Jornal de Oncologia Clínica e Experimental

A perda do supressor tumoral NKX3.1 em células de cancro da próstata é induzida por mitógenos relacionados com a prostatite

Josua Decker‡, Garima Jain‡, Tina Kießling, Philip Sander, Margit Rid, Thomas TF Barth, Peter Möller, Marcus V Cronauer e Ralf B Marienfeld

Objectivo: O carcinoma da próstata (CaP) é a principal causa de morte relacionada com o cancro em homens idosos. Embora tenham sido identificados vários factores de risco para o desenvolvimento do cancro da próstata, o impacto da prostatite crónica é ainda motivo de debate. Um evento chave da patogénese do cancro da próstata é a diminuição da proteína homeo box NKX3.1 nas células epiteliais luminais da próstata observada em lesões pré-cancerosas precoces. Além disso, a inativação de Nkx3.1 num modelo de ratinho levou a uma elevada incidência de formação de neoplasia intraepitelial prostática (PIN), sublinhando a importância da perda de NKX3.1. Neste estudo pretendemos definir o impacto de diversas citocinas e fatores de crescimento conhecidos por serem expressos durante a prostatite crónica na expressão de NKX3.1.
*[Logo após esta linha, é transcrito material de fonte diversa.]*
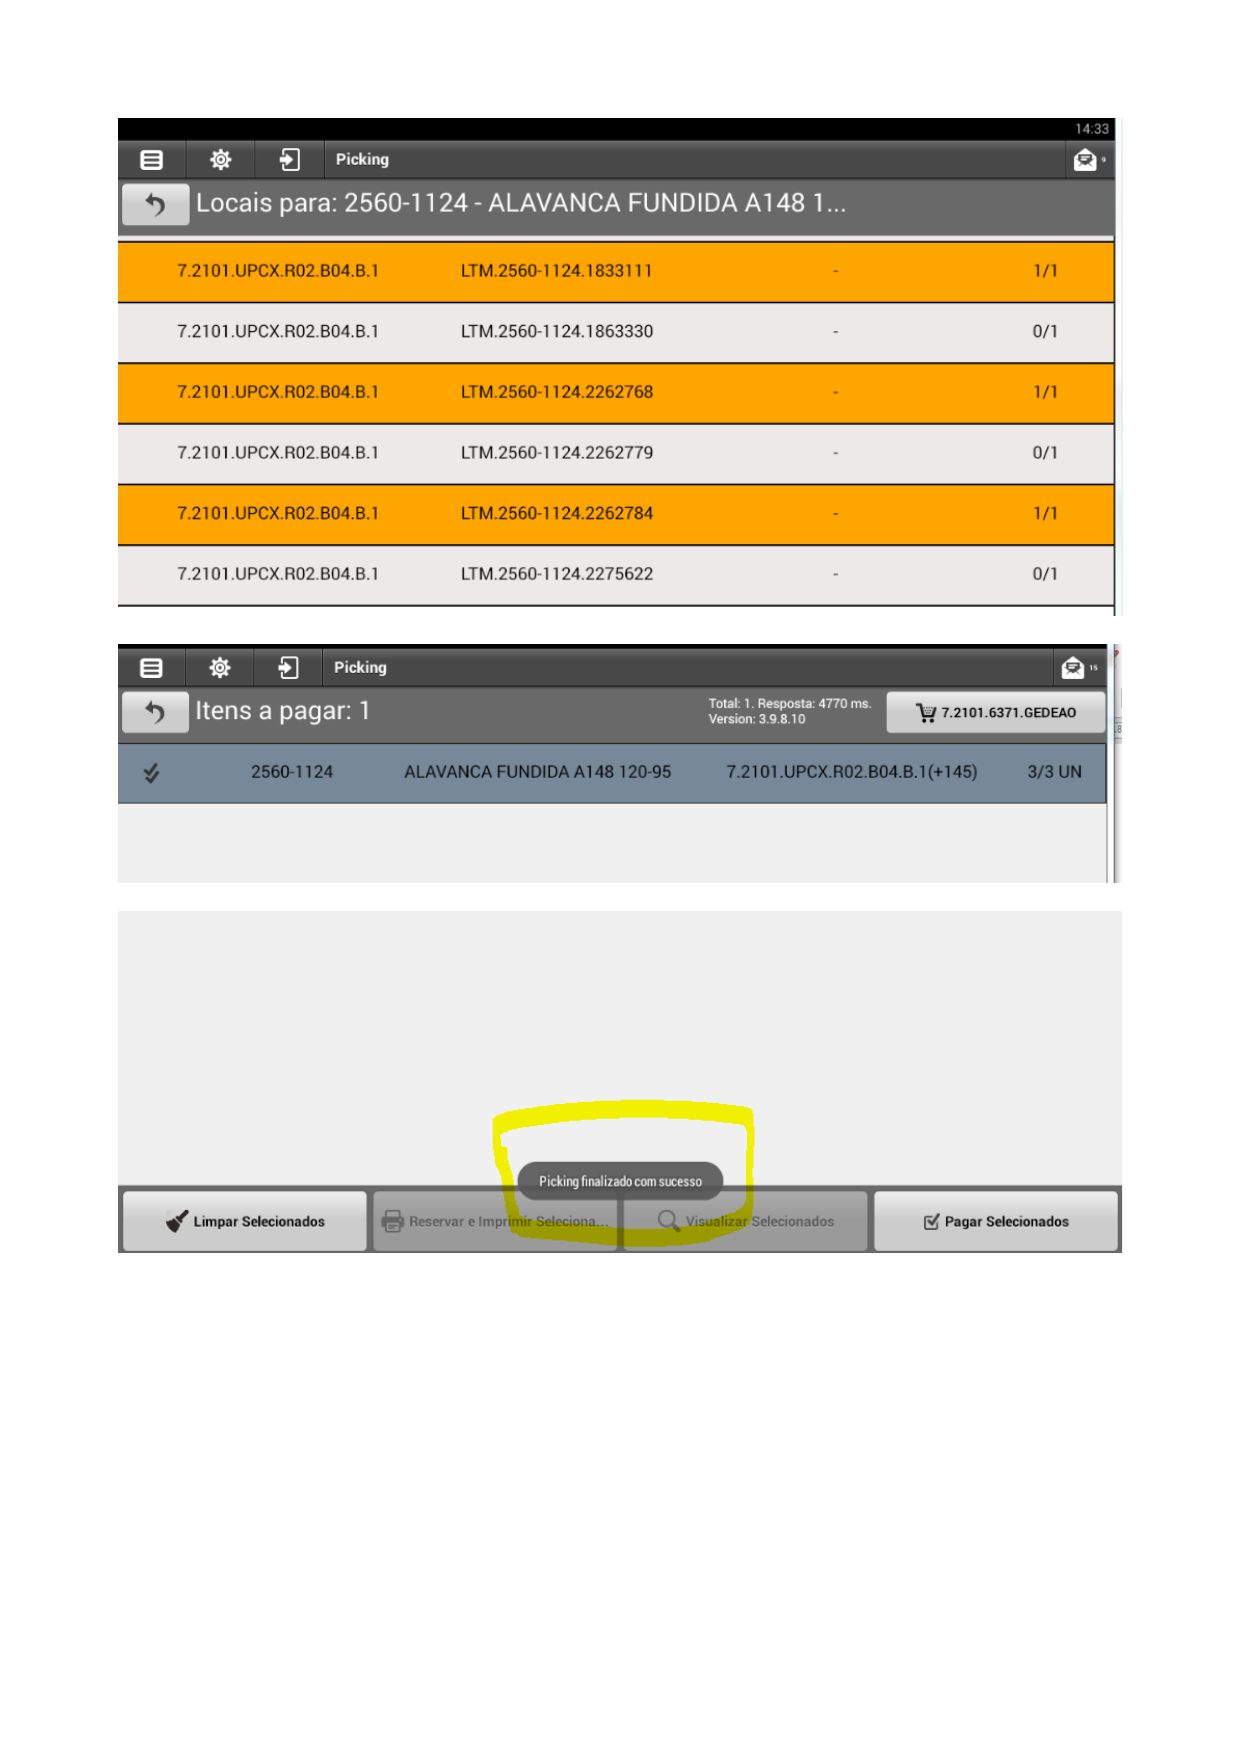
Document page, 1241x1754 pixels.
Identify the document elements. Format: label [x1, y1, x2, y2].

picture [118, 644, 1123, 883]
picture [118, 118, 1123, 616]
picture [118, 911, 1123, 1253]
Métodos: Determinamos a expressão de NKX3.1 em áreas inflamadas de espécimes de prostatectomia por imunohistoquímica. Os níveis de proteína NKX3.1 e mRNA em linhagens celulares de PCa estimuladas por citocinas e fator de crescimento foram determinados por western blot e RTqPCR. A atividade transcricional do recetor de androgénio (AR) foi determinada por ensaios de repórter de luciferase e impacto do AR na expressão de NKX3.1 por knockdown de AR mediado por siRNA.

Resultados: O tratamento de linhas celulares de carcinoma da próstata com factor de crescimento epidérmico (EGF) reduziu drasticamente os níveis de proteína NKX3.1 e ARNm, enquanto o TNFα ou a IL-1α tiveram apenas um efeito moderado. Além disso, o EGF ou uma combinação de PMA e ionomicina (P+I) também provocaram uma diminuição dos níveis de AR. No entanto, embora a redução do NKX3.1 seja observada uma hora após a estimulação, a diminuição do AR ocorreu com uma cinética retardada. Mostrámos que a proteólise NKX3.1 induzida por P + I é dependente do proteossoma e influenciada pela proteína quinase C.

Conclusão: Em resumo, fornecemos evidências de um papel crucial dos fatores mitogénicos inflamatórios que levam à redução dos níveis de NKX3.1 e AR, o que pode contribuir para o aparecimento de lesões PIN pré-cancerígenas.